Cinq ans après "Un Conte de Noël", Arnaud Desplechin fait son grand retour avec un film étonnant, en rupture avec son cinéma habituel. Rupture parce qu’il l’a tourné aux Etats-Unis, ce qui ne coule pas de source quand on connaît la filmo du cinéaste et la french touch qu’elle véhicule à plein nez. Rupture, également, parce qu’il s’est offert les services de la star Benicio del Toro et du compositeur Howard Shore, généralement crédité aux films de Martin Scorcese et David Cronenberg. Rupture, surtout, parce que Desplechin semble tourner la page des thèmes qui lui sont chers et qu’il distille depuis près de 20 ans, à savoir la complexité des sentiments au sein du couple et de la famille ("Comment je me suis disputé", "Rois et reine"). Sur le papier se dessine donc la promesse d’un renouvellement ambitieux. On s’étonne même presque de voir débouler au bout de vingt minutes son acteur fétiche, Mathieu Amalric, sous les traits d’un anthropologue un tantinet guignolesque.

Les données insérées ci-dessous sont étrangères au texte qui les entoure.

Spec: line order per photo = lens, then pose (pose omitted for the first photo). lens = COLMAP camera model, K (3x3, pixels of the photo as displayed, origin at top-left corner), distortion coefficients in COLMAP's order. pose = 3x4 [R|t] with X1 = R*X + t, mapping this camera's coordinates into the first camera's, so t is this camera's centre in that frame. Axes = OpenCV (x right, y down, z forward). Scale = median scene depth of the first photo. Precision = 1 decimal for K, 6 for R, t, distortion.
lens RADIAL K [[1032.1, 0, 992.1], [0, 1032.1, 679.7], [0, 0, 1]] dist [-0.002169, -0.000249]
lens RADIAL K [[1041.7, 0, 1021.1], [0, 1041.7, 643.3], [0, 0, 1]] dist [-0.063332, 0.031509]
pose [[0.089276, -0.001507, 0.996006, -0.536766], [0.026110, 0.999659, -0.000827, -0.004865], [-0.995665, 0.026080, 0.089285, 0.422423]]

Mais allons à l’essentiel : non seulement la promesse est tenue, mais le film ne ressemble en rien à celui d’un réalisateur français cherchant à faire du cinéma américain. Fort heureusement ! Lenteur du rythme, décorticage de la psyché des personnages, refus de la spectacularisation pour mieux nous plonger dans un état de fascination… Desplechin prend le contre-pied de cette histoire de découverte scientifique (le livre dont le film s’inspire est un cas d’étude du vrai George Devereux) pour en faire un récit avant tout humaniste, axé sur la rencontre et l’apprivoisement mutuel de deux personnages hors normes. Leur lourd héritage est d’ailleurs l’un des aspects les plus intéressants du film : l’un est issu d’une tribue indienne en partie décimée, tandis que l’autre est un apprenti psychanalyste déconsidéré par ses pairs, juif de surcroît. Remarquable conteur, Desplechin trouve en outre le moyen de doubler cette fable universelle d’une lecture politique assez subtile de l’Histoire de l’Amérique, nous rappelant que les Indiens, longtemps traités comme des parias, furent envoyés au front sans vergogne lors des grands conflits du 20e siècle. Une finesse narrative qui confère au film une aura toute particulière.

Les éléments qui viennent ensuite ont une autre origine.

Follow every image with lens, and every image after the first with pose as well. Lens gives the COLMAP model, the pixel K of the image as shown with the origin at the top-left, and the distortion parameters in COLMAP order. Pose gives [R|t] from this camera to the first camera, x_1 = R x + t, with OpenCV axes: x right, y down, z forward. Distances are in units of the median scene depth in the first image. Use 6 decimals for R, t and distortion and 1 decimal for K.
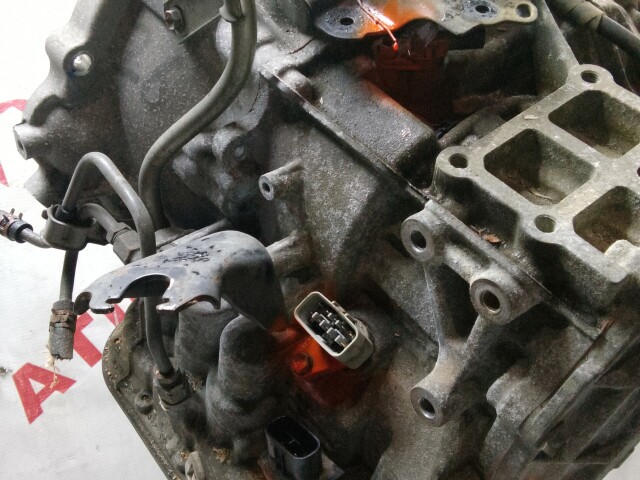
lens RADIAL K [[673.9, 0, 320.0], [0, 673.9, 240.0], [0, 0, 1]] dist [0.013390, 0.004891]
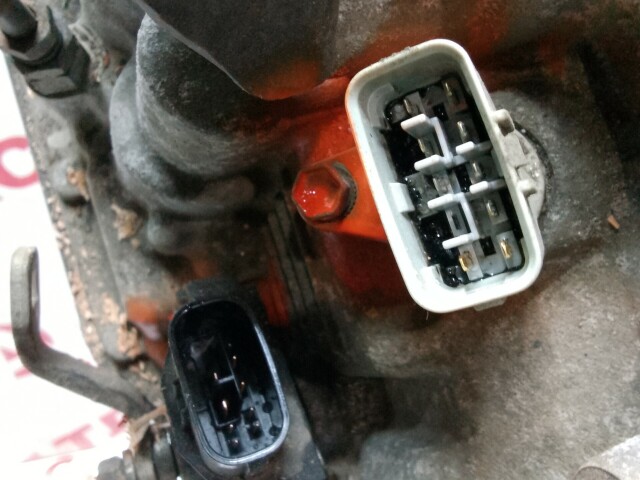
lens RADIAL K [[673.9, 0, 320.0], [0, 673.9, 240.0], [0, 0, 1]] dist [0.013390, 0.004891]
pose [[0.930049, 0.364086, 0.049493, -0.034800], [-0.328034, 0.762067, 0.558254, 0.004941], [0.165536, -0.535440, 0.828192, 0.638072]]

Le revers de la médaille du parti-pris de Desplechin en matière de mise en scène est son absence de surprise : à aucun moment on ne sent poindre l’éventualité d’un rebondissement ou d’une révélation, tant le chemin vers la guérison s’annonce tout tracé, au rythme des séances de discussion, des révélations nocturnes ou de quelques moments d’égarement de Jimmy Picard. Cela dit, il ne faut pas voir dans la linéarité du film une marque d’autosatisfaction ou, pire, de paresse, mais bien la volonté d’exprimer un cheminement, un apprentissage. Et si certains déploreront quelques longueurs, d’autres se délecteront de cette propension au sous-régime, qui se manifeste jusque dans l’interprétation toute en retenue de l’imposant Benicio del Toro, et contribue à rendre le film agréablement étrange.

Un mot, enfin, sur Mathieu Amalric, dont on connaît depuis quelques années le penchant pour les rôles dégénérés, et qui brille ici par sa composition. Injustement ignoré par le jury au palmarès du festival de Cannes 2013, alors qu’il venait de livrer coup sur coup deux prestations de haute volée (guettez bien la sortie du prochain Polanski, où il est époustouflant), il prouve avec ce film non seulement qu’il est un grand acteur, mais aussi qu’il se bonifie avec le temps.